The guys who sleep on the front porch take great pride in the fact that they clean up after themselves. They found a broom somewhere and always sweep up after they leave in the morning. They bring in my sign when I forget. They protect me from other people who are being rude or belligerent, and they corral one another to clear out when the time comes. Every time they thank me, just because I am not being a dick.
There are groups that are trying to criminalize homelessness, towns that make things like being boisterous (Hi, Burien) illegal as a way to keep the homeless out of their area. This is insane. Making homelessness illegal will not stop homelessness. People don’t magically stop having mental health issues or addiction issues or get a job or a decent credit score or get an apartment because some city made a law that keeps people from being able to sit on the sidewalk. Homelessness is solved through a complex web of education and access to resources, and much of what is needed doesn’t exist. There are 60 beds a night for people who need to sleep it off, and a labyrinth to find your way through if you actually want to get treatment for addiction and can’t pay for it. Any given night in King County, there are around 4000 people sleeping on the street and 3000 shelter beds are full. Every year in King County 35,000 people lose the place they called home. This can’t be fought with laws that keep the homeless from sitting on the sidewalk or being boisterous.

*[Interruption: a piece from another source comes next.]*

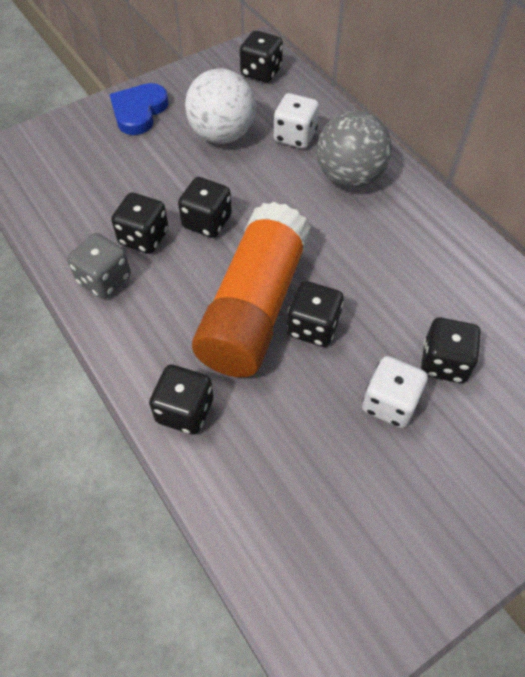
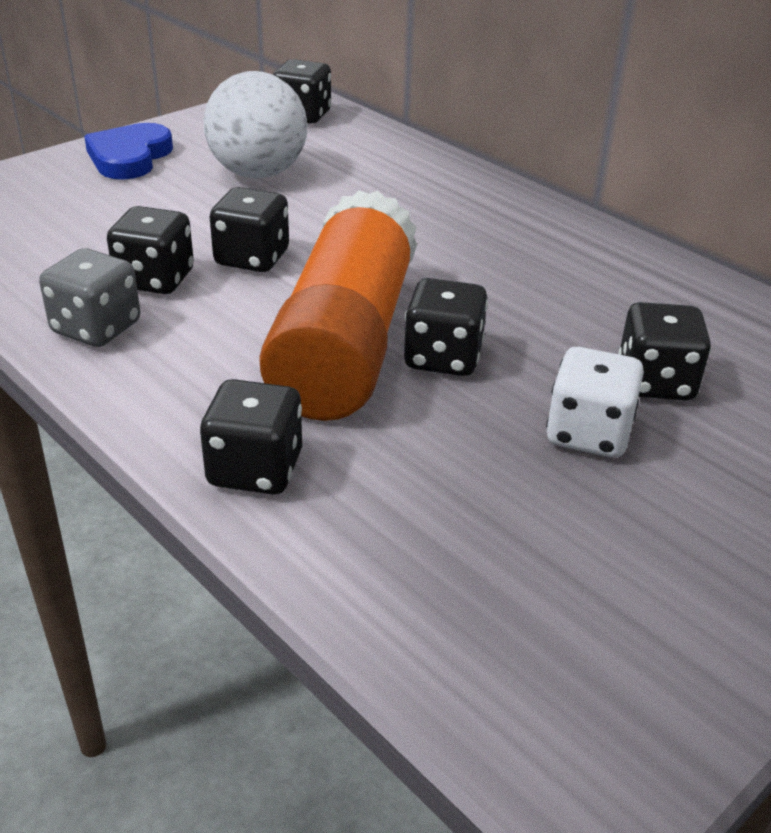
camera: 10 degrees left, 20 degrees down
(295, 136) = (365, 170): white dice -> none
(349, 177) = (454, 205): grey ball -> none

We need more services. We need more services for people with mental health, substance abuse and general health issued. We need more transitional housing, more affordable housing, and more shelter beds (that aren’t bunk beds because while they make room for more beds, they also leave people open to attack and many won’t sleep in them). We need housing first policies that give a person shelter before asking they quit using, and a deeper understanding of the fact that within the larger homeless community there are lots of little communities and when people try to get shelter, that all too often means leaving the family they have acquired on the street.

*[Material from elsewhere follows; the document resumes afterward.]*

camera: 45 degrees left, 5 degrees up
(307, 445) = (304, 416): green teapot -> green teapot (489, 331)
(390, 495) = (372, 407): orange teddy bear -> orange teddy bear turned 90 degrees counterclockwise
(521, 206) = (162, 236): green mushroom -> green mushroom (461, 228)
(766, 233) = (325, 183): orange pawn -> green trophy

In a nation, a county, a city as wealthy as Seattle, I shouldn’t have people seeking shelter under my eaves every night.
In a nation that has a tendency to claim Christianity as its faith, there shouldn’t be people hungry and on the streets, and I shouldn’t receive thanks from people just because I am not being awful.

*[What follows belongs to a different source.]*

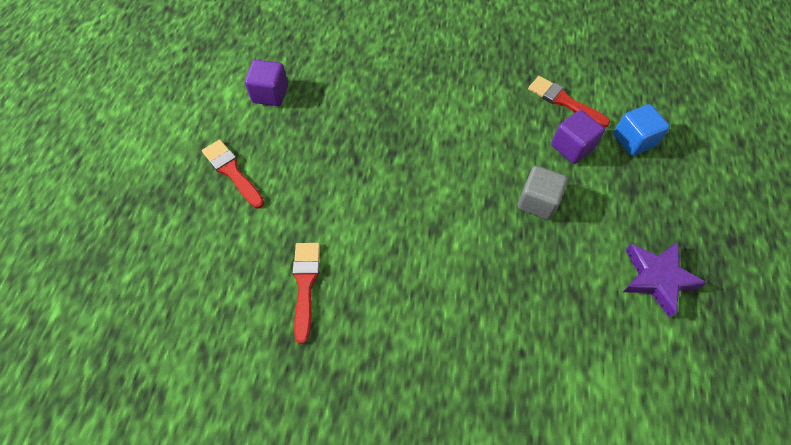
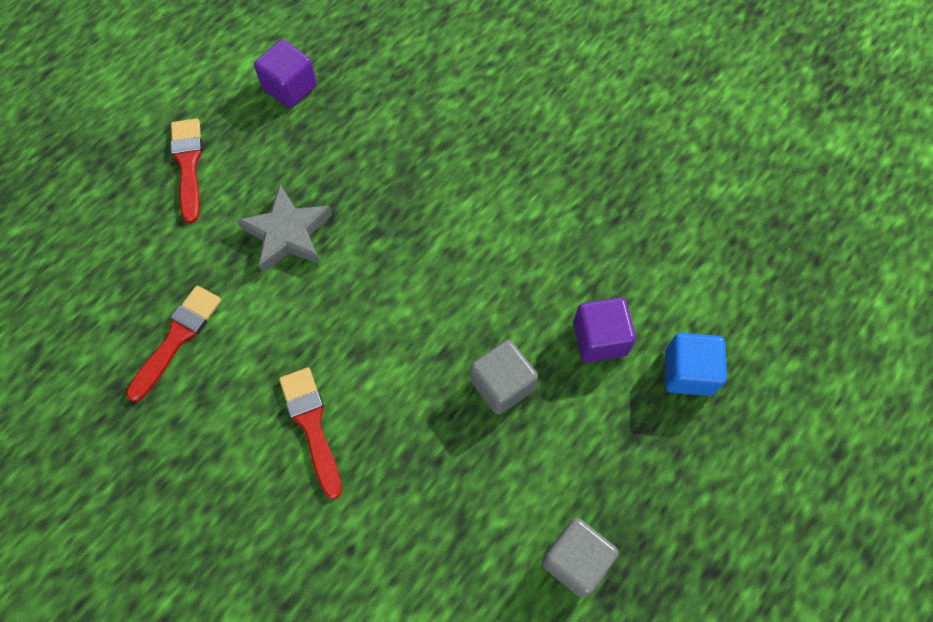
camera: 30 degrees right, 5 degrees up
(334, 181) = (288, 234): none -> grey star
(564, 101) = (637, 273): red brush -> red brush (312, 425)
(657, 278) = (575, 560): purple star -> grey cube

Some of the people on the street are there because of bad choices — but most are not. And anyway, who among us hasn’t made bad choices? Who hasn’t taken a stupid risk? Just because some of us have the ability/support/resources to bounce back after a bad move doesn’t make others less than us. In fact, it should call us to remember that there but for the privileges I have go I.
TL;DR: sometime try talking to a homeless person, you may hear an amazing, heart wrenching story. Try to understand them; have compassion. If you’re a Christian, seriously think about that person being Jesus. Remember Matthew 25:31-46. And work like hell for public policy that provides services to ensure that, someday soon, this isn’t a problem at all.